Fortunately for that pair most attention is now diverted to Carroll, the £35m former Newcastle striker with three League goals this season. Painfully unsuited to his new employer's playing style, Carroll must now recover from the very public, quite possibly misguided, humiliation of being substituted in front of his once adoring public. Should, as some now forecast, Liverpool's American owners, Fenway Sports Group, replace Dalglish during the summer, Carroll's signing in January 2011 will be identified as the moment decline set in for a man still rightly revered by his club's supporters.
In reality that ill-starred acquisition represents a symptom rather than a root cause of the malady afflicting Liverpool. When the Scot last won the title, at Blackburn Rovers in 1995, he did so with an almost exclusively British squad. Key components included a Geordie striker called Alan Shearer and a former Middlesbrough winger named Stuart Ripley but Dalglish's attempts to make history repeat itself at Anfield with a raft of British buys including the Gateshead born Carroll and the Teesside bred Stewart Downing threaten to ensure this season ends in tears.

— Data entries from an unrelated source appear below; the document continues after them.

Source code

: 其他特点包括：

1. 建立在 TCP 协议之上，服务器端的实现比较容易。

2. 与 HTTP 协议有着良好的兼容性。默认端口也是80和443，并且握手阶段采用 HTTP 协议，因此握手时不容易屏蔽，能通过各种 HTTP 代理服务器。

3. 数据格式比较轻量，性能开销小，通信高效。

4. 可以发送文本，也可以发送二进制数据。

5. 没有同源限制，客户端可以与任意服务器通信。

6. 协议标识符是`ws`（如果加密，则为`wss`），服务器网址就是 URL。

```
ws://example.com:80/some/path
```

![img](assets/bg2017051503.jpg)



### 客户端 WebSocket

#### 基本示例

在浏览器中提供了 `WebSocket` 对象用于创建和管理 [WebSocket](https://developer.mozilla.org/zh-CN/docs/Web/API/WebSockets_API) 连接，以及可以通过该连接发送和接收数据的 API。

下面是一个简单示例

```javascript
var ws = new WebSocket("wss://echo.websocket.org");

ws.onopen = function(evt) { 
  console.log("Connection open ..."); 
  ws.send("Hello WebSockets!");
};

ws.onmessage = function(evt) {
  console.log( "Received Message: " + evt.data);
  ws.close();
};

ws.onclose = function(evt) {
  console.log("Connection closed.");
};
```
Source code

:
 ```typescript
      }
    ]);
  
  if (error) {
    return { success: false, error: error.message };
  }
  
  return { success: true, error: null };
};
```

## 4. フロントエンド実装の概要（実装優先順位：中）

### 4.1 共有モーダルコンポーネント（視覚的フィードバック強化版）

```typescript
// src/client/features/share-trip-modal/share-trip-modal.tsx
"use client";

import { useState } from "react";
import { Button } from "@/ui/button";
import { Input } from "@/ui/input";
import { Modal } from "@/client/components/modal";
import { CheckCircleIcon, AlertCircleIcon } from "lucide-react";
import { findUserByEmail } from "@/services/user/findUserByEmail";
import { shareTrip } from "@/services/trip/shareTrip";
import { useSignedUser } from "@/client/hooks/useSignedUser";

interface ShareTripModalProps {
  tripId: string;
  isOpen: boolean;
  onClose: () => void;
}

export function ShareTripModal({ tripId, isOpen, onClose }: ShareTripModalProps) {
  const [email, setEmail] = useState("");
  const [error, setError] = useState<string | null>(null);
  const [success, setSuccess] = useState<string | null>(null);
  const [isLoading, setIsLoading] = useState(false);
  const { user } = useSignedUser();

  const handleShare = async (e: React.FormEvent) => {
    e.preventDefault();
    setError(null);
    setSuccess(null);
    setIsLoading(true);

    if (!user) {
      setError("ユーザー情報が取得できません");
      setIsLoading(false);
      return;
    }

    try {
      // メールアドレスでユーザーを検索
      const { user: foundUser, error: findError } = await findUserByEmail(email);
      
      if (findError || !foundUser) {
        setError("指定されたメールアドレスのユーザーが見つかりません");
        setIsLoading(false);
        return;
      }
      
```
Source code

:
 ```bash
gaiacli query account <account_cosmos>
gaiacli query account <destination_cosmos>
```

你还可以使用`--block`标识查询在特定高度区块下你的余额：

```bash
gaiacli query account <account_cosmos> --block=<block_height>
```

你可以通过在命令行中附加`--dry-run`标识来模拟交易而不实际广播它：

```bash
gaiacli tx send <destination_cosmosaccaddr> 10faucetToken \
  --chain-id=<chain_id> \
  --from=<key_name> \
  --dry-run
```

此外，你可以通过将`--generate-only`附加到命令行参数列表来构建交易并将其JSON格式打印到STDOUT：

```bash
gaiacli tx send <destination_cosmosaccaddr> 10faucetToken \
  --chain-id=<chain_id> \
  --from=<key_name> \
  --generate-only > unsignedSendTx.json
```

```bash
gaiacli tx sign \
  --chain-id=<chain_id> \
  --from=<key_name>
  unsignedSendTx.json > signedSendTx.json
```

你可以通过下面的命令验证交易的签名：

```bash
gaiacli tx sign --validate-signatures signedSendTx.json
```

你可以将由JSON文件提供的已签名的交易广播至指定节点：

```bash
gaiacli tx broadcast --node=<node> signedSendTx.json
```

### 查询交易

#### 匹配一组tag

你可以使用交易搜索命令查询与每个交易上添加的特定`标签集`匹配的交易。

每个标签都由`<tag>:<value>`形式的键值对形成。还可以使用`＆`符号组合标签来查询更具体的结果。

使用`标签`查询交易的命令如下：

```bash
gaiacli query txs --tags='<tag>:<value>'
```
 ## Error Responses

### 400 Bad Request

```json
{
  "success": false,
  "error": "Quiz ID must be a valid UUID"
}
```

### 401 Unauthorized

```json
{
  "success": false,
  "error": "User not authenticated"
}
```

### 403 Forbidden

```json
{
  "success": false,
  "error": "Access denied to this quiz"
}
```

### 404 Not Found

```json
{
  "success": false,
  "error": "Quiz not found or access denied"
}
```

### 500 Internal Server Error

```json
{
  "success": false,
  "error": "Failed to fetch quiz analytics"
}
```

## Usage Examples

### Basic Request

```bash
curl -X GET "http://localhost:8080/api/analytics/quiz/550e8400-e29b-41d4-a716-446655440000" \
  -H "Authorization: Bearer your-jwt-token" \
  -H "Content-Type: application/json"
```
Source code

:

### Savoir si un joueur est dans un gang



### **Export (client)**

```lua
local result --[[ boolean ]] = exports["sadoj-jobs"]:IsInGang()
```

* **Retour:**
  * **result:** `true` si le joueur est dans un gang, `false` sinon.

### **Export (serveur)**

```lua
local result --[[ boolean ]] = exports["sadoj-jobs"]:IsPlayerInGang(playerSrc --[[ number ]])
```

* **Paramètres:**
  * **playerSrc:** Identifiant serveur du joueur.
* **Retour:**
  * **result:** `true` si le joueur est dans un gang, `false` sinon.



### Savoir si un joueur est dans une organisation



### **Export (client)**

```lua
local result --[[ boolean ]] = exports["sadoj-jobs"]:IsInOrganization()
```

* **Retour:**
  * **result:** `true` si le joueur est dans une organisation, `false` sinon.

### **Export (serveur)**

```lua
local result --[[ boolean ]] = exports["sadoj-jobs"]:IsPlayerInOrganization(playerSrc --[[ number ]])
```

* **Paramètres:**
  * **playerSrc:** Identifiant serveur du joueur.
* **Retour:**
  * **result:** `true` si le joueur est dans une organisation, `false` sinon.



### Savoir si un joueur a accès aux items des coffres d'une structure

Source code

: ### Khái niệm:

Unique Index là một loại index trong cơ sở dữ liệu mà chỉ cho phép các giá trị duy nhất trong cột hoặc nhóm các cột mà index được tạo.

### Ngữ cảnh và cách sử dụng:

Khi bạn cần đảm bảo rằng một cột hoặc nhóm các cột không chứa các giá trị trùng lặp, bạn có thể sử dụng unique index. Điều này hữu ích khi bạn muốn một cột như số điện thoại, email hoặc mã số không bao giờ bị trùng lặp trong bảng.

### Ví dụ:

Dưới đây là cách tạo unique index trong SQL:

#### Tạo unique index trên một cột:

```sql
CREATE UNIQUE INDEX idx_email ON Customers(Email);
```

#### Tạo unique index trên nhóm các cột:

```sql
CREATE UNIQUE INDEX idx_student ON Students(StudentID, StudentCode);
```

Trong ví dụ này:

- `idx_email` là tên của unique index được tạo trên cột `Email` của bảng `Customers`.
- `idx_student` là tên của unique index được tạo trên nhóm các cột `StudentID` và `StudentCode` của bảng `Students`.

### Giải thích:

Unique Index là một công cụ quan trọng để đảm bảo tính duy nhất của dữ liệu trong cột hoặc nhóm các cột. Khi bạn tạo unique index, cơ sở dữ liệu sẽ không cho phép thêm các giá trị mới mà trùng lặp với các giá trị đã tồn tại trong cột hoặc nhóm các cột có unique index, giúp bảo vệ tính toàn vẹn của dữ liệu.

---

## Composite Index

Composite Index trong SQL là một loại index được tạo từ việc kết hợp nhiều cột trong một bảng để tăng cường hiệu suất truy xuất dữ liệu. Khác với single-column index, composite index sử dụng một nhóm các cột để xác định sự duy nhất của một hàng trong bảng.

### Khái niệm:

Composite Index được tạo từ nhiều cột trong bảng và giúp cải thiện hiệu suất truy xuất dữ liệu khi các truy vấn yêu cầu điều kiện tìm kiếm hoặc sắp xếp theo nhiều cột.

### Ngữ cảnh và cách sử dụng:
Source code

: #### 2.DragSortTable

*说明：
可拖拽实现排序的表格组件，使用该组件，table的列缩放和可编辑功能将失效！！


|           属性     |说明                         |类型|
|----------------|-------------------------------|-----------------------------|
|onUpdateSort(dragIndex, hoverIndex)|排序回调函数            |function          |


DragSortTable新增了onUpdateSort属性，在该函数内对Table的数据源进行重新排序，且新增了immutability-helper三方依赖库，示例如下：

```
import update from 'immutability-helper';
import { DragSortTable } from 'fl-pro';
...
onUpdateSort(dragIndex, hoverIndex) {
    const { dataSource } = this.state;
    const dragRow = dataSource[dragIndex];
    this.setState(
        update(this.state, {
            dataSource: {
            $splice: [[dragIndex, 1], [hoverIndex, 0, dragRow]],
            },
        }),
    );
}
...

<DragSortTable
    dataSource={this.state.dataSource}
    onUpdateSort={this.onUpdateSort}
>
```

Granted the Carling Cup has been secured and an FA Cup semi final against Everton looms but £55m spent on a winger who appears to have forgotten how to cross and a centre-forward whose feet seem to have turned to clay surely haunts the 61-year-old's nightmares. The mystery is that a manager who, right from the earliest days of satellite technology, has furnished his assorted homes with the equipment required to supply eclectic live televised football transmissions from assorted corners of the globe, remains so hooked on homegrown players' charms.
John W Henry and his Fenway colleagues must puzzle as to how a man boasting an exhaustively detailed knowledge of world footballers ever paid Sunderland £20m for Jordan Henderson, a midfielder whose initially promising form regressed dramatically at the Stadium of Light last season. Or imagined that Charlie Adam, recruited from Blackpool, could become the new Xabi Alonso.
"The biggest problem is that Adam, Downing, Carroll and Henderson between them have contributed six League goals," said Mark Lawrenson, the BBC pundit and former Liverpool defender who struggles to comprehend that his old team stand eighth, 16 points behind fourth placed Tottenham. "You should be looking at 25-30 goals between them. The four of them haven't done it; Carroll hasn't been the same player since he left Newcastle."
Of Dalglish's principal signings, the best three are the invariably impressive and increasingly mature Craig Bellamy, plus Suárez and the Spanish left backJosé Enrique. Nonetheless, the latter pair cost the best part of £30m, a sum which hardly chimes with the Champions League obsessed Liverpool hierarchy's supposed addiction to Sabermetrics. The theory underpinning the Moneyball concept, it essentially involves adopting Newcastle's successful policy of using statistics to unearth undervalued players in unlikely places.
When it comes to media strategy Dalglish has also been found wanting, his ridiculous defence of Suárez in the wake of the Patrice Evra affair merely serving to suggest he is operating in a pubic relations time warp. Charming, considerate, generous and amusing when microphones are switched off, he publicly presents a brusque brand of circumspection that is cringe-inducing and contrasts terribly with the savvy, press friendly personas of contemporaries such as Arsène Wenger and Harry Redknapp. Going into denial over Suárez's behaviour and Carroll's loss of form, the Liverpool manager sometimes resembles a child who, having covered his eyes with his fingers, believes no one can see him.
At a moment when Fenway are doubtless in scrutinising mood, Dalglish could do with moving into 21st-century mode.